Although our patient had a moderately differentiated AS, the tumor location, the extent of disease, the patient’s age, and his comorbidities all pointed to a very poor prognosis. Due to the extent of our patient’s disease, it would have been difficult to achieve a tumor-free margin surgically without any disfiguring effects, and radiotherapy alone was initially thought to be insufficient. It is difficult to assess whether our patient’s response is due to radiotherapy alone similar to the case reported by Gkalpakiotis et al. [17] or if bevacizumab improved our patient’s response since vascular endothelial growth factor was overexpressed in 80% of angiosarcoma cases [27]. To our knowledge, this case is the only one to report remission of AS after treatment with bevacizumab and radiotherapy without surgical intervention. In two case reports from the Duke University, 5 mg/kg of bevacizumab was used in one patient and 10 mg/kg for the other in conjunction with radiotherapy as postsurgical treatment [16]. Our patient was given four treatments of 5 mg/kg of bevacizumab with radiation therapy as a primary treatment without surgical resection and achieved complete clinical response with a negative pathology on biopsy remission. Due to the lack of resection, we cannot report a complete pathologic response. A second course involving a higher dose of bevacizumab for his recurrence led to clinical response after three months but had to be discontinued when patient had a stroke, a known risk of bevacizumab though a meta-analysis done based on 5 randomized controlled trials among 2,288 patients receiving bevacizumab showed no statistical difference of stroke incidence compared to control [28].

With AS being very aggressive and having a very low five-year survival rate, therapy with bevacizumab in conjunction with radiation therapy or as a primary therapy may be one option to improve survival outcomes especially in patients who are not surgical candidates.
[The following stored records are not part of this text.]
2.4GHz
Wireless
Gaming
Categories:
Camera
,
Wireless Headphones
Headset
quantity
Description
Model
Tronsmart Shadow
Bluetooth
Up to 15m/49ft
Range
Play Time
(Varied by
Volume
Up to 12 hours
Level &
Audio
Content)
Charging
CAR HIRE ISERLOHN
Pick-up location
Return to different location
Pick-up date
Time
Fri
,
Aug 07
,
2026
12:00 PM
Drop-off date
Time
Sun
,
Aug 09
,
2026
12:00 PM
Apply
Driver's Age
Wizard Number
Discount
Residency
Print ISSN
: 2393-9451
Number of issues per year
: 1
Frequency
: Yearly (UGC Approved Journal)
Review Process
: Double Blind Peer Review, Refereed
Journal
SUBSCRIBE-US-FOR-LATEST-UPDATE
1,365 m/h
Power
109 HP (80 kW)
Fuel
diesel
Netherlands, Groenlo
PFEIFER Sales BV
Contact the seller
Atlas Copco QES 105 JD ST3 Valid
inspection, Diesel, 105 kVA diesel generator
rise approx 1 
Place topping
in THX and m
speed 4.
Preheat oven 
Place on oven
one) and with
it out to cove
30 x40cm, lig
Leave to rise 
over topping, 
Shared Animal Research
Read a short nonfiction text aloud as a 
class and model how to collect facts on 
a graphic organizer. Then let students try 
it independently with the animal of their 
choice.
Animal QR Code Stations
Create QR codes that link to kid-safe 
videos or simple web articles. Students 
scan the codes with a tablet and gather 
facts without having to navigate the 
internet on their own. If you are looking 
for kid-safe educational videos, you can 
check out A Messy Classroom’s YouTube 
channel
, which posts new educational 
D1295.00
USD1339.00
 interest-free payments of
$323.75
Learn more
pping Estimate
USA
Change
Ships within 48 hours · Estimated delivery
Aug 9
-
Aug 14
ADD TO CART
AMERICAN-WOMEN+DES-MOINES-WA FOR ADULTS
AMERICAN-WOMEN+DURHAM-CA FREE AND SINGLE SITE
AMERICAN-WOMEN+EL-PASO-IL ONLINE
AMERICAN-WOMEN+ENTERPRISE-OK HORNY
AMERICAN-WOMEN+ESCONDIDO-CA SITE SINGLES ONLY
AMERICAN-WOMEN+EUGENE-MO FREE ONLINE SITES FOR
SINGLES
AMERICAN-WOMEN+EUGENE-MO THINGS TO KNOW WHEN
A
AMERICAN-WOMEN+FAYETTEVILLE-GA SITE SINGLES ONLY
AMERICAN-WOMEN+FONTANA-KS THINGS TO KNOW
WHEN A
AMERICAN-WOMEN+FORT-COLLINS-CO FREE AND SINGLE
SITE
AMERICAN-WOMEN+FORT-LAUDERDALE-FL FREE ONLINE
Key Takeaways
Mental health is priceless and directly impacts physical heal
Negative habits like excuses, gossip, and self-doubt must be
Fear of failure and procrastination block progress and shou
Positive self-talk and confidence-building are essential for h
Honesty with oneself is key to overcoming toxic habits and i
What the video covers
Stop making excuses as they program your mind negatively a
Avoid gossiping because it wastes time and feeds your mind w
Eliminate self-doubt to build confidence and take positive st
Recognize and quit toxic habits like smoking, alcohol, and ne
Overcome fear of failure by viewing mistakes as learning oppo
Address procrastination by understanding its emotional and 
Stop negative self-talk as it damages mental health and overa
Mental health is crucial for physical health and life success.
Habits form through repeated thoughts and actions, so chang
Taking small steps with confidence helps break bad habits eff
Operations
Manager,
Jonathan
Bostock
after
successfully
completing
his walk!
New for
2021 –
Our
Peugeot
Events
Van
Currently, there are two phase II clinical trials studying the use of bevacizumab for AS which were not available during our patient’s initial diagnosis. One is an open-label multicenter phase II trial assessing the median disease-free progression of AS with the treatment of bevacizumab alone [29]. The other is the study of adding bevacizumab to the combined chemotherapy of gemcitabine and docetaxel in the treatment of different types of sarcoma including AS [30]. Both trials are currently recruiting patients. A prospective clinical trial regarding neoadjuvant therapy with bevacizumab possibly also including chemotherapy would be an interesting approach. In the absence of specific treatment guidelines for AS, the addition of bevacizumab to radiation may be one option to offer hope to patients who are deemed nonsurgical candidates.